*About this exercise*: Restate the entries below exactly. Images are not part of the copy.

*Dataset content*:
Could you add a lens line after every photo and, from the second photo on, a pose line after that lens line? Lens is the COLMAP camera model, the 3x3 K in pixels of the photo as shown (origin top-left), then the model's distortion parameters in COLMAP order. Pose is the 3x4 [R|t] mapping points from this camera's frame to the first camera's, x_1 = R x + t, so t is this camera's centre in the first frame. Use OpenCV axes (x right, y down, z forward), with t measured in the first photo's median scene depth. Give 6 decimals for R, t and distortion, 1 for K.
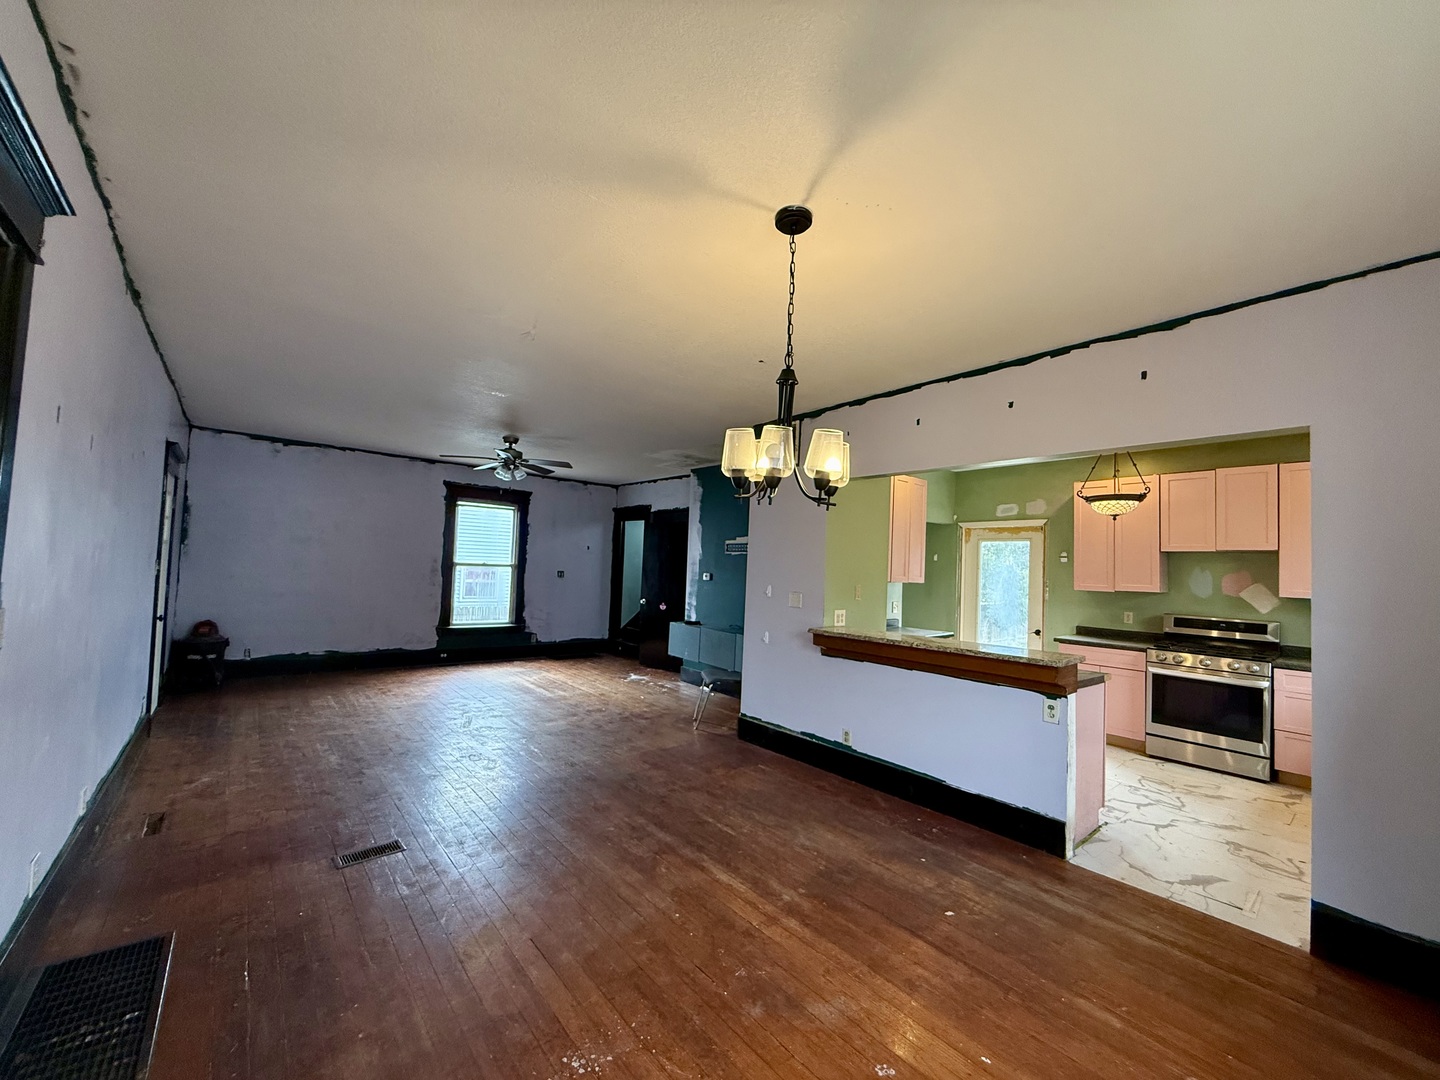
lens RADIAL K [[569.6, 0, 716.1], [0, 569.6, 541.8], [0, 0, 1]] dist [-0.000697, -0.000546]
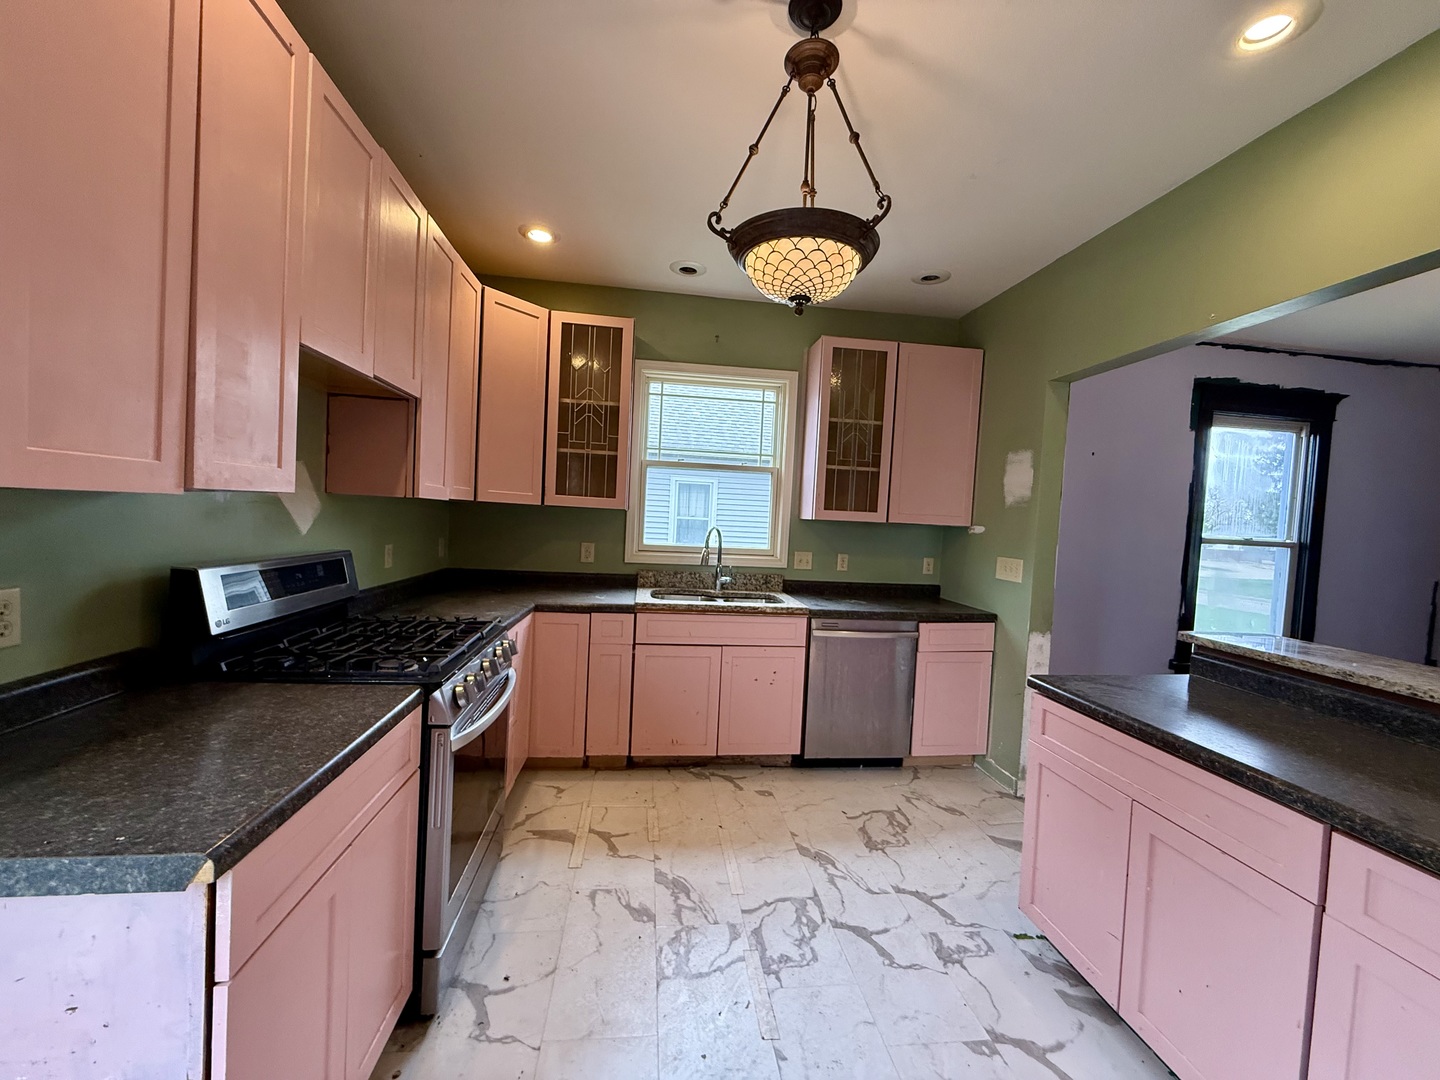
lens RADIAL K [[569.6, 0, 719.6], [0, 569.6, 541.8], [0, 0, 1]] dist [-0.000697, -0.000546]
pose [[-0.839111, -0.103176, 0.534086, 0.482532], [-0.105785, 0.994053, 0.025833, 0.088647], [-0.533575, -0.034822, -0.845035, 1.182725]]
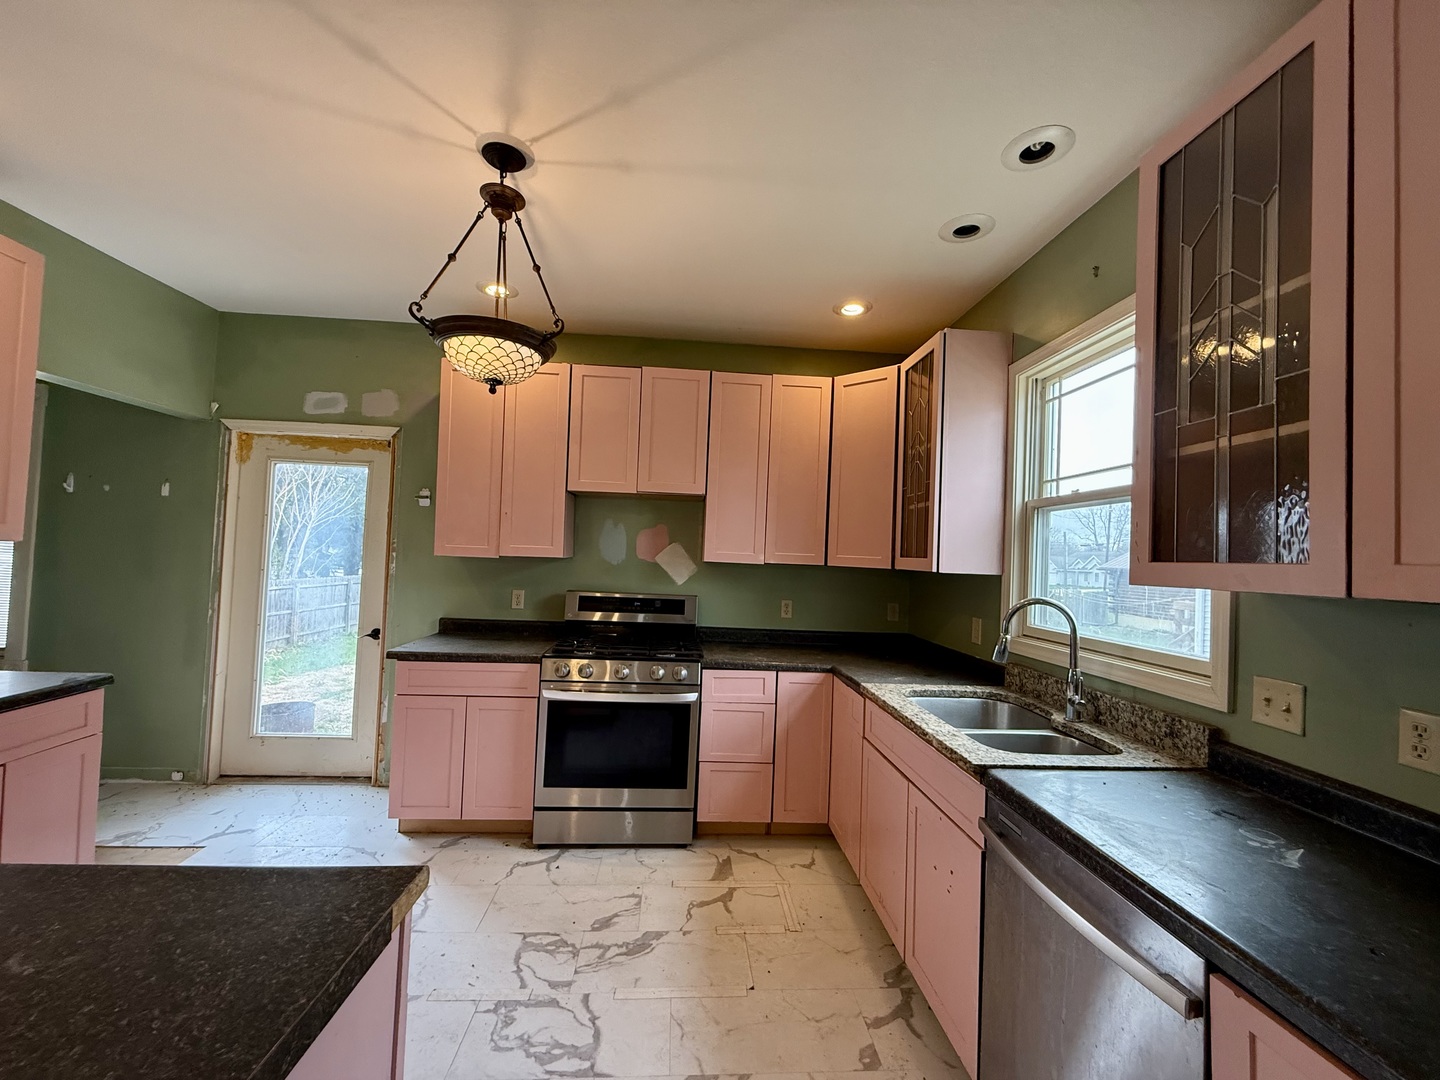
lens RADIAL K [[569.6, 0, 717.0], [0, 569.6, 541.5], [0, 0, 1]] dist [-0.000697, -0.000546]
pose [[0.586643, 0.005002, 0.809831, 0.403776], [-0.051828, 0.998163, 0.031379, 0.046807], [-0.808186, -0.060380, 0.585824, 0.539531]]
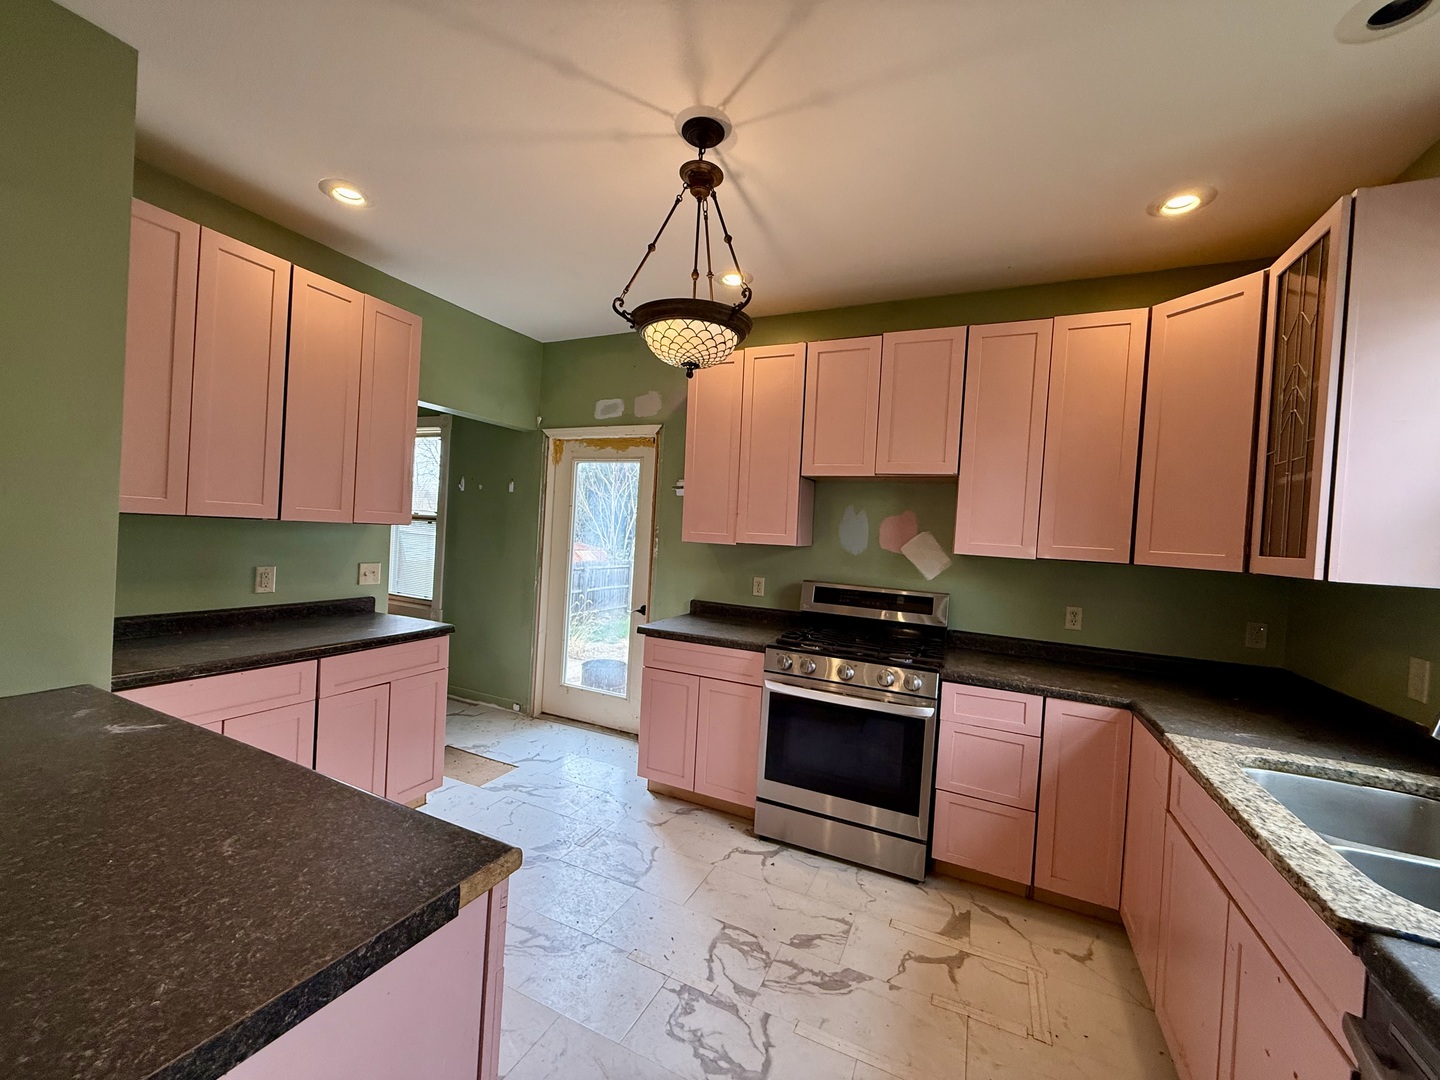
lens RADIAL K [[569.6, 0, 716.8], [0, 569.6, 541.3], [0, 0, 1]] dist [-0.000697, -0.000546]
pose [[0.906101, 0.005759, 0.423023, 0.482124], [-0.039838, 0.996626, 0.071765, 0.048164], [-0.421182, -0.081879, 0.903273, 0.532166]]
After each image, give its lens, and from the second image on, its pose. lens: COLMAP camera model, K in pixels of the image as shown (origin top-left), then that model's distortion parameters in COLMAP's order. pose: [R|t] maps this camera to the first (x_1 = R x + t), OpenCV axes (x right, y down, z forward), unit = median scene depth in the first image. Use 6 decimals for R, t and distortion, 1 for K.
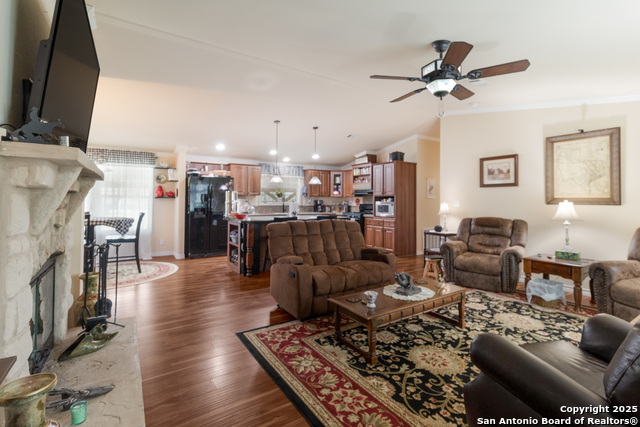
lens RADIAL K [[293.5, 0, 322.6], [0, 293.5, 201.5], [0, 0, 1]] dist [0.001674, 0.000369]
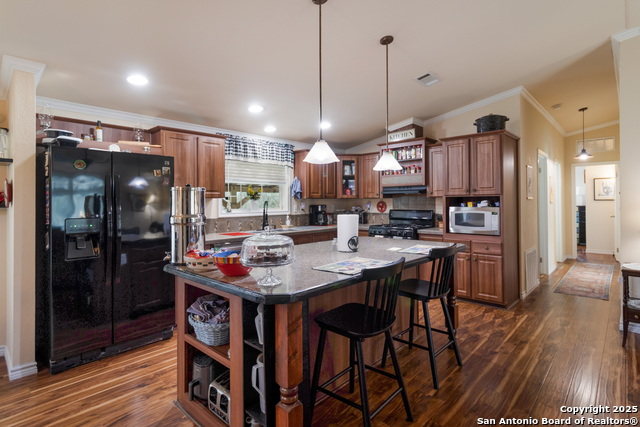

*Answer section*:
Could you add a lens line after every photo and, from the second photo on, a pose line after that lens line? Lens is the COLMAP camera model, the 3x3 K in pixels of the photo as shown (origin top-left), then the model's distortion parameters in COLMAP order. Pose is the 3x4 [R|t] mapping points from this camera's frame to the first camera's, x_1 = R x + t, so t is this camera's centre in the first frame. Use OpenCV axes (x right, y down, z forward), with t measured in the first photo's median scene depth. Give 6 decimals for R, t and distortion, 1 for K.
lens RADIAL K [[569.6, 0, 716.1], [0, 569.6, 541.8], [0, 0, 1]] dist [-0.000697, -0.000546]
lens RADIAL K [[569.6, 0, 719.6], [0, 569.6, 541.8], [0, 0, 1]] dist [-0.000697, -0.000546]
pose [[-0.839111, -0.103176, 0.534086, 0.482532], [-0.105785, 0.994053, 0.025833, 0.088647], [-0.533575, -0.034822, -0.845035, 1.182725]]
lens RADIAL K [[569.6, 0, 717.0], [0, 569.6, 541.5], [0, 0, 1]] dist [-0.000697, -0.000546]
pose [[0.586643, 0.005002, 0.809831, 0.403776], [-0.051828, 0.998163, 0.031379, 0.046807], [-0.808186, -0.060380, 0.585824, 0.539531]]
lens RADIAL K [[569.6, 0, 716.8], [0, 569.6, 541.3], [0, 0, 1]] dist [-0.000697, -0.000546]
pose [[0.906101, 0.005759, 0.423023, 0.482124], [-0.039838, 0.996626, 0.071765, 0.048164], [-0.421182, -0.081879, 0.903273, 0.532166]]
After each image, give its lens, and from the second image on, its pose. lens: COLMAP camera model, K in pixels of the image as shown (origin top-left), then that model's distortion parameters in COLMAP's order. pose: [R|t] maps this camera to the first (x_1 = R x + t), OpenCV axes (x right, y down, z forward), unit = median scene depth in the first image. Use 6 decimals for R, t and distortion, 1 for K.
lens RADIAL K [[293.5, 0, 322.6], [0, 293.5, 201.5], [0, 0, 1]] dist [0.001674, 0.000369]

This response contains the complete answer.